▶ **Textauszug**
Kommentar

Nur ein Anfang

Archivartikel

Frank Schumann zum Werben um Fachkräfte aus dem Ausland

Als größte Gefahr für künftiges Wachstum sieht die deutsche Wirtschaft mit großem Abstand den Mangel an Fachkräften. Egal ob Handwerk, technische Berufe, IT, Gesundheit oder Pflege – der Arbeitsmarkt ist leer gefegt. Und das schadet nicht nur den Unternehmen, sondern auf lange Sicht auch der Gesellschaft. Zum Beispiel, weil die Zahl der Erwerbstätigen durch den demografischen Wandel sinkt und den Sozialversicherungskassen die Beitragszahler abhandenkommen – während immer mehr Menschen Leistungen in Anspruch nehmen. Es gibt viele gute Gründe, die dafür sprechen, Ausländer mit einer Berufsausbildung nach Deutschland einzuladen. Dass die Bundesregierung dem jahrelangen Drängen der Wirtschaft jetzt nachgibt und sich auf Grundzüge für die Zuwanderung auf den Arbeitsmarkt geeinigt hat, ist eine gute Nachricht.

Die Vorschläge, die nun auf dem Tisch liegen, können aber nur ein Anfang sein. Immer wieder weisen Wirtschaftsverbände darauf hin, dass zuviel Bürokratie und quälend lange Anerkennungsverfahren die Unternehmen ausbremsen. Das schönste Zuwanderungskonzept nützt nichts, wenn es in Amtsstuben verschleppt wird. Und beim Umgang mit abgelehnten Asylbewerbern muss die Bundesregierung ebenfalls Farbe bekennen. Etliche Unternehmen haben viel Zeit und Geld in die Ausbildung von Flüchtlingen investiert – bevor diese dann doch abgeschoben wurden. Auch hier braucht die Wirtschaft endlich Verlässlichkeit.

▶ **Aufgaben**
1/ Geben Sie den Kommentar von "Als größte Gefahr" bis "eine gute Nachricht." wieder und tauschen Sie dabei "Gesellschaft" gegen "Allgemeinheit" aus.
2/ Fassen Sie den Absatz des Kommentars, der mit "Die Vorschläge, die nun auf dem Tisch liegen" beginnt, als kurze Liste seiner wesentlichen Aussagen zusammen.
Stützen Sie sich ausschließlich auf den Kommentar.

(Daten zur relativen Posenschätzung)
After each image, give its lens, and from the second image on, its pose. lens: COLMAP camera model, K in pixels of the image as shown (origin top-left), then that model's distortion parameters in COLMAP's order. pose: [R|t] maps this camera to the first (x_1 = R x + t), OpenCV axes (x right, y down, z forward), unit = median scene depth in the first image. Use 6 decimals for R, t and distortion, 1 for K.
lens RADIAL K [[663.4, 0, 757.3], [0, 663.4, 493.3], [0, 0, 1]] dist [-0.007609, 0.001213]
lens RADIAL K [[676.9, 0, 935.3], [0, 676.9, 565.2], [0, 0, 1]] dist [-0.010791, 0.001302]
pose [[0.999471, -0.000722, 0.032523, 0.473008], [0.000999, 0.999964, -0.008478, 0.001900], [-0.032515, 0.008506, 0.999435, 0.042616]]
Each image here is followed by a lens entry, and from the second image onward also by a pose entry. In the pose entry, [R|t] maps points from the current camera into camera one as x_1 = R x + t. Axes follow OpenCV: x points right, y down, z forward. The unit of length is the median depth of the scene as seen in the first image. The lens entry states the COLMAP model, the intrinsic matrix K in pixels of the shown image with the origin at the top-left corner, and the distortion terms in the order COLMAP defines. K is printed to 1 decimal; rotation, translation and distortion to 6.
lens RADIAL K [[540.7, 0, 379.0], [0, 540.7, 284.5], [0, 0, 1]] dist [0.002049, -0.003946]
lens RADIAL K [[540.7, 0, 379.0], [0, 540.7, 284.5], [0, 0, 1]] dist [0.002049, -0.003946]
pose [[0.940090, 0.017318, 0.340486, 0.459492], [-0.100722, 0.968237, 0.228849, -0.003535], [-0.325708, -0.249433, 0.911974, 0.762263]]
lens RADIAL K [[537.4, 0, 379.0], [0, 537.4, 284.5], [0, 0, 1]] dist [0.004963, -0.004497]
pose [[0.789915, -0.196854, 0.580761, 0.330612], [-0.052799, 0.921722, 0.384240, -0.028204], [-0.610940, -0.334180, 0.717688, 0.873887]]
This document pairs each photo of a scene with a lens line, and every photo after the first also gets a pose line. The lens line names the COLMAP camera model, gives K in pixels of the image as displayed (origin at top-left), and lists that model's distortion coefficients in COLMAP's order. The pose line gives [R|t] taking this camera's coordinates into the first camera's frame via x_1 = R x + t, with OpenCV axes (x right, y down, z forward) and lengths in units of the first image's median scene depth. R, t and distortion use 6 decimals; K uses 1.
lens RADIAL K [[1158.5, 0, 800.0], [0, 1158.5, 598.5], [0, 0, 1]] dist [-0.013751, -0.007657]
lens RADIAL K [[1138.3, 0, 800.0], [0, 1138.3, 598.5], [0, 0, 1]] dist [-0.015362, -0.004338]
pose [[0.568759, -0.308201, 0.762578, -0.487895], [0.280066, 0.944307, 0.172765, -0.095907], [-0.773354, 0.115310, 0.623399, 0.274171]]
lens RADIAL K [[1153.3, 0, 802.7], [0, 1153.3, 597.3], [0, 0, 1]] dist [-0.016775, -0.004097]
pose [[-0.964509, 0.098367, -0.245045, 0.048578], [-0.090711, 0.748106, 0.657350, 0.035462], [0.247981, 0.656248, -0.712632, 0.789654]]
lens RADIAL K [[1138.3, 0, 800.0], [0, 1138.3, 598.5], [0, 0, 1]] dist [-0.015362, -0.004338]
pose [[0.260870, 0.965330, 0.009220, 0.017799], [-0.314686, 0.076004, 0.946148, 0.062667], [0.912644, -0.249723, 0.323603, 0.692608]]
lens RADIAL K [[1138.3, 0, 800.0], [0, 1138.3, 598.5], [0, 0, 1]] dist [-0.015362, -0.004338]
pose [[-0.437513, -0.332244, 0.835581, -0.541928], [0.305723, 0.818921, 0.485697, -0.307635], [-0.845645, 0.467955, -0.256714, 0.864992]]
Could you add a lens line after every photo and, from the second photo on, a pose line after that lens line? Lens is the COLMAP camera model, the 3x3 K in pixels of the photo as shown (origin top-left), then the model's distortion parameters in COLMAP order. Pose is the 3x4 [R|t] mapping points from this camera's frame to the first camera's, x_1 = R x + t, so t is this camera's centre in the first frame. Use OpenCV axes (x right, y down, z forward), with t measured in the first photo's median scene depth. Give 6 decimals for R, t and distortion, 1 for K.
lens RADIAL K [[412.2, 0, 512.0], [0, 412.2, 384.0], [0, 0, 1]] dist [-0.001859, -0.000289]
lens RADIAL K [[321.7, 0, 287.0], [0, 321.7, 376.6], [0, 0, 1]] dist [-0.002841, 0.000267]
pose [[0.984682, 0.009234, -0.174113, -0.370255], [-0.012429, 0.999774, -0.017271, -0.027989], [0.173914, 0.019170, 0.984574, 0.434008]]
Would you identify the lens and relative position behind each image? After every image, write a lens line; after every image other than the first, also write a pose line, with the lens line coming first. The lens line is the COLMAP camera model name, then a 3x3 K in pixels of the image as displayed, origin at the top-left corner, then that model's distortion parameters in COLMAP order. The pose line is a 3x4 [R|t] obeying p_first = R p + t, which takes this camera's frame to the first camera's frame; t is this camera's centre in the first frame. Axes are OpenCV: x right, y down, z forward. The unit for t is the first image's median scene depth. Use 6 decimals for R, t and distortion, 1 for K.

▶ **Lösungen**
1/
Als größte Gefahr für künftiges Wachstum sieht die deutsche Wirtschaft mit großem Abstand den Mangel an Fachkräften. Egal ob Handwerk, technische Berufe, IT, Gesundheit oder Pflege – der Arbeitsmarkt ist leer gefegt. Und das schadet nicht nur den Unternehmen, sondern auf lange Sicht auch der Allgemeinheit. Zum Beispiel, weil die Zahl der Erwerbstätigen durch den demografischen Wandel sinkt und den Sozialversicherungskassen die Beitragszahler abhandenkommen – während immer mehr Menschen Leistungen in Anspruch nehmen. Es gibt viele gute Gründe, die dafür sprechen, Ausländer mit einer Berufsausbildung nach Deutschland einzuladen. Dass die Bundesregierung dem jahrelangen Drängen der Wirtschaft jetzt nachgibt und sich auf Grundzüge für die Zuwanderung auf den Arbeitsmarkt geeinigt hat, ist eine gute Nachricht.

2/
- Die vorliegenden Vorschläge können nur ein Anfang sein.
- Laut Wirtschaftsverbänden bremsen zu viel Bürokratie und lange Anerkennungsverfahren die Unternehmen aus.
- Ein Zuwanderungskonzept nützt nichts, wenn es in Amtsstuben verschleppt wird.
- Beim Umgang mit abgelehnten Asylbewerbern muss die Bundesregierung Farbe bekennen.
- Viele Unternehmen haben in die Ausbildung von Flüchtlingen investiert, die danach abgeschoben wurden.
- Die Wirtschaft braucht auch hier Verlässlichkeit.